-- DATA SHOWN follows --
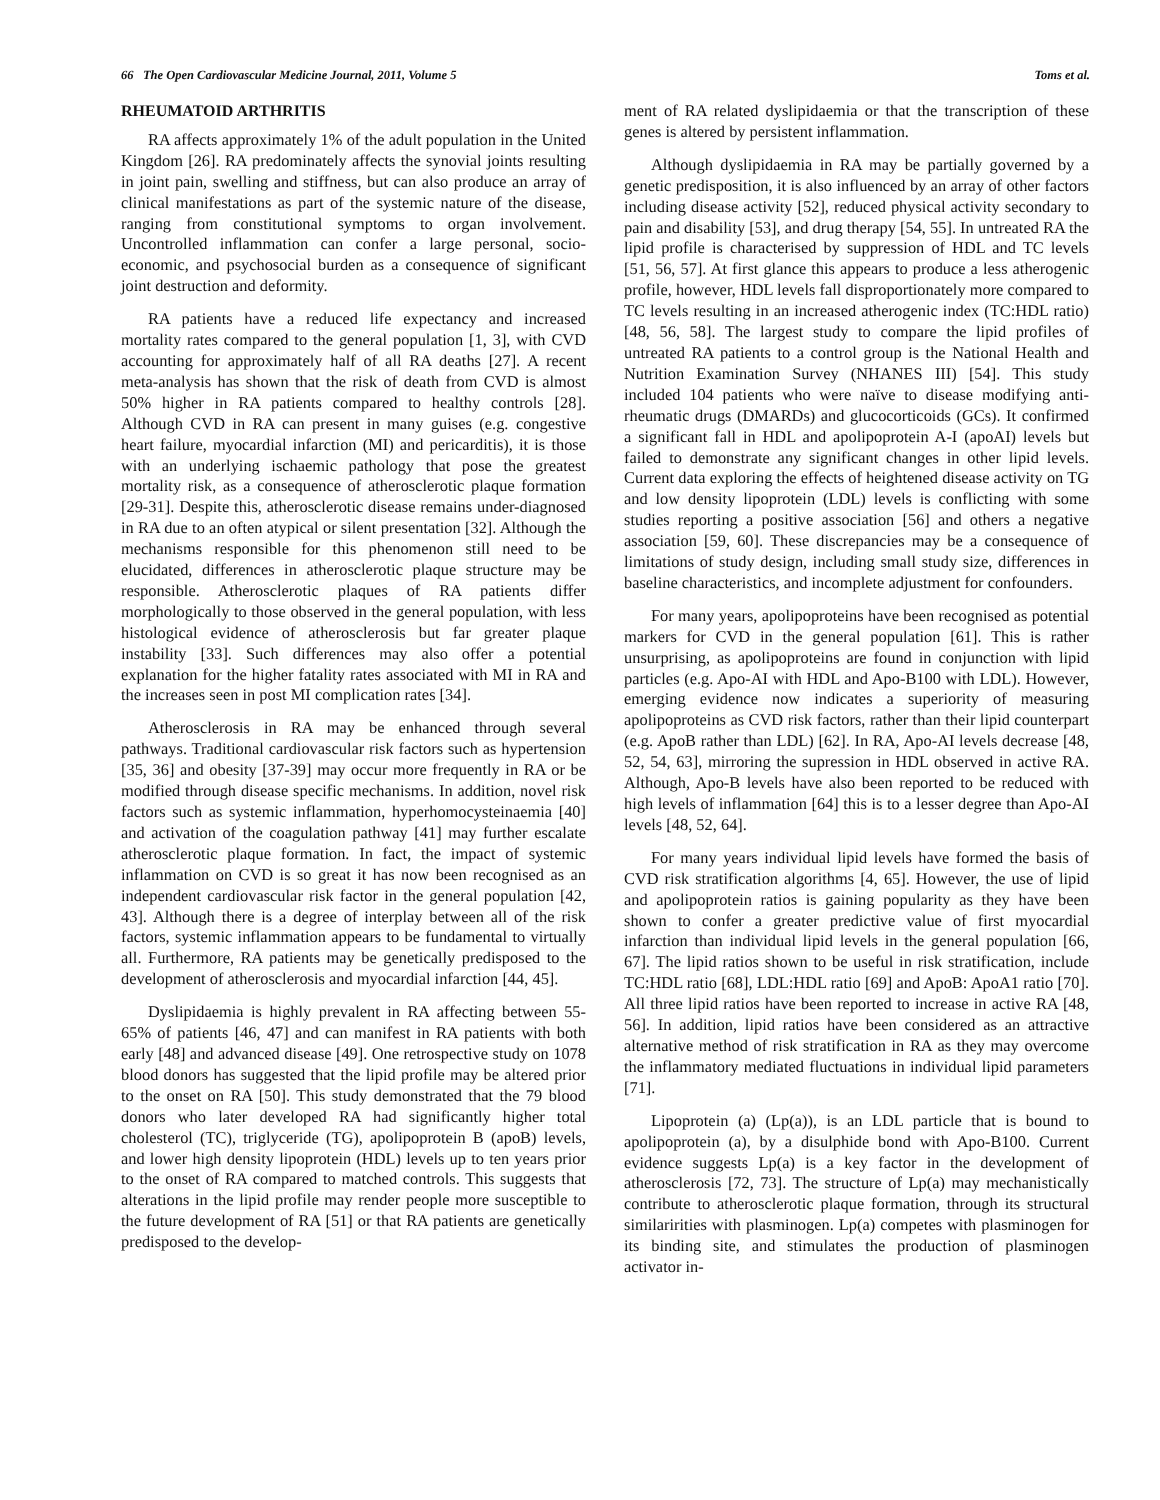66 The Open Cardiovascular Medicine Journal, 2011, Volume 5 Toms et al.
RHEUMATOID ARTHRITIS
RA affects approximately 1% of the adult population in the United Kingdom [26]. RA predominately affects the synovial joints resulting in joint pain, swelling and stiffness, but can also produce an array of clinical manifestations as part of the systemic nature of the disease, ranging from constitutional symptoms to organ involvement. Uncontrolled inflammation can confer a large personal, socio-economic, and psychosocial burden as a consequence of significant joint destruction and deformity.
RA patients have a reduced life expectancy and increased mortality rates compared to the general population [1, 3], with CVD accounting for approximately half of all RA deaths [27]. A recent meta-analysis has shown that the risk of death from CVD is almost 50% higher in RA patients compared to healthy controls [28]. Although CVD in RA can present in many guises (e.g. congestive heart failure, myocardial infarction (MI) and pericarditis), it is those with an underlying ischaemic pathology that pose the greatest mortality risk, as a consequence of atherosclerotic plaque formation [29-31]. Despite this, atherosclerotic disease remains under-diagnosed in RA due to an often atypical or silent presentation [32]. Although the mechanisms responsible for this phenomenon still need to be elucidated, differences in atherosclerotic plaque structure may be responsible. Atherosclerotic plaques of RA patients differ morphologically to those observed in the general population, with less histological evidence of atherosclerosis but far greater plaque instability [33]. Such differences may also offer a potential explanation for the higher fatality rates associated with MI in RA and the increases seen in post MI complication rates [34].
Atherosclerosis in RA may be enhanced through several pathways. Traditional cardiovascular risk factors such as hypertension [35, 36] and obesity [37-39] may occur more frequently in RA or be modified through disease specific mechanisms. In addition, novel risk factors such as systemic inflammation, hyperhomocysteinaemia [40] and activation of the coagulation pathway [41] may further escalate atherosclerotic plaque formation. In fact, the impact of systemic inflammation on CVD is so great it has now been recognised as an independent cardiovascular risk factor in the general population [42, 43]. Although there is a degree of interplay between all of the risk factors, systemic inflammation appears to be fundamental to virtually all. Furthermore, RA patients may be genetically predisposed to the development of atherosclerosis and myocardial infarction [44, 45].
Dyslipidaemia is highly prevalent in RA affecting between 55-65% of patients [46, 47] and can manifest in RA patients with both early [48] and advanced disease [49]. One retrospective study on 1078 blood donors has suggested that the lipid profile may be altered prior to the onset on RA [50]. This study demonstrated that the 79 blood donors who later developed RA had significantly higher total cholesterol (TC), triglyceride (TG), apolipoprotein B (apoB) levels, and lower high density lipoprotein (HDL) levels up to ten years prior to the onset of RA compared to matched controls. This suggests that alterations in the lipid profile may render people more susceptible to the future development of RA [51] or that RA patients are genetically predisposed to the develop-
ment of RA related dyslipidaemia or that the transcription of these genes is altered by persistent inflammation.
Although dyslipidaemia in RA may be partially governed by a genetic predisposition, it is also influenced by an array of other factors including disease activity [52], reduced physical activity secondary to pain and disability [53], and drug therapy [54, 55]. In untreated RA the lipid profile is characterised by suppression of HDL and TC levels [51, 56, 57]. At first glance this appears to produce a less atherogenic profile, however, HDL levels fall disproportionately more compared to TC levels resulting in an increased atherogenic index (TC:HDL ratio) [48, 56, 58]. The largest study to compare the lipid profiles of untreated RA patients to a control group is the National Health and Nutrition Examination Survey (NHANES III) [54]. This study included 104 patients who were naïve to disease modifying anti-rheumatic drugs (DMARDs) and glucocorticoids (GCs). It confirmed a significant fall in HDL and apolipoprotein A-I (apoAI) levels but failed to demonstrate any significant changes in other lipid levels. Current data exploring the effects of heightened disease activity on TG and low density lipoprotein (LDL) levels is conflicting with some studies reporting a positive association [56] and others a negative association [59, 60]. These discrepancies may be a consequence of limitations of study design, including small study size, differences in baseline characteristics, and incomplete adjustment for confounders.
For many years, apolipoproteins have been recognised as potential markers for CVD in the general population [61]. This is rather unsurprising, as apolipoproteins are found in conjunction with lipid particles (e.g. Apo-AI with HDL and Apo-B100 with LDL). However, emerging evidence now indicates a superiority of measuring apolipoproteins as CVD risk factors, rather than their lipid counterpart (e.g. ApoB rather than LDL) [62]. In RA, Apo-AI levels decrease [48, 52, 54, 63], mirroring the supression in HDL observed in active RA. Although, Apo-B levels have also been reported to be reduced with high levels of inflammation [64] this is to a lesser degree than Apo-AI levels [48, 52, 64].
For many years individual lipid levels have formed the basis of CVD risk stratification algorithms [4, 65]. However, the use of lipid and apolipoprotein ratios is gaining popularity as they have been shown to confer a greater predictive value of first myocardial infarction than individual lipid levels in the general population [66, 67]. The lipid ratios shown to be useful in risk stratification, include TC:HDL ratio [68], LDL:HDL ratio [69] and ApoB: ApoA1 ratio [70]. All three lipid ratios have been reported to increase in active RA [48, 56]. In addition, lipid ratios have been considered as an attractive alternative method of risk stratification in RA as they may overcome the inflammatory mediated fluctuations in individual lipid parameters [71].
Lipoprotein (a) (Lp(a)), is an LDL particle that is bound to apolipoprotein (a), by a disulphide bond with Apo-B100. Current evidence suggests Lp(a) is a key factor in the development of atherosclerosis [72, 73]. The structure of Lp(a) may mechanistically contribute to atherosclerotic plaque formation, through its structural similaririties with plasminogen. Lp(a) competes with plasminogen for its binding site, and stimulates the production of plasminogen activator in-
-- DATA SHOWN concluded --
WHAT NEEDS TO BE DONE = Only the line with "RA affects approximately" and those preceding it, back to the first line of the entries, should be repeated exactly, without pictures.

REPLY TO THE EXERCISE =
66 The Open Cardiovascular Medicine Journal, 2011, Volume 5 Toms et al.
RHEUMATOID ARTHRITIS
RA affects approximately 1% of the adult population in the United Kingdom [26]. RA predominately affects the synovial joints resulting in joint pain, swelling and stiffness, but can also produce an array of clinical manifestations as part of the systemic nature of the disease, ranging from constitutional symptoms to organ involvement. Uncontrolled inflammation can confer a large personal, socio-economic, and psychosocial burden as a consequence of significant joint destruction and deformity.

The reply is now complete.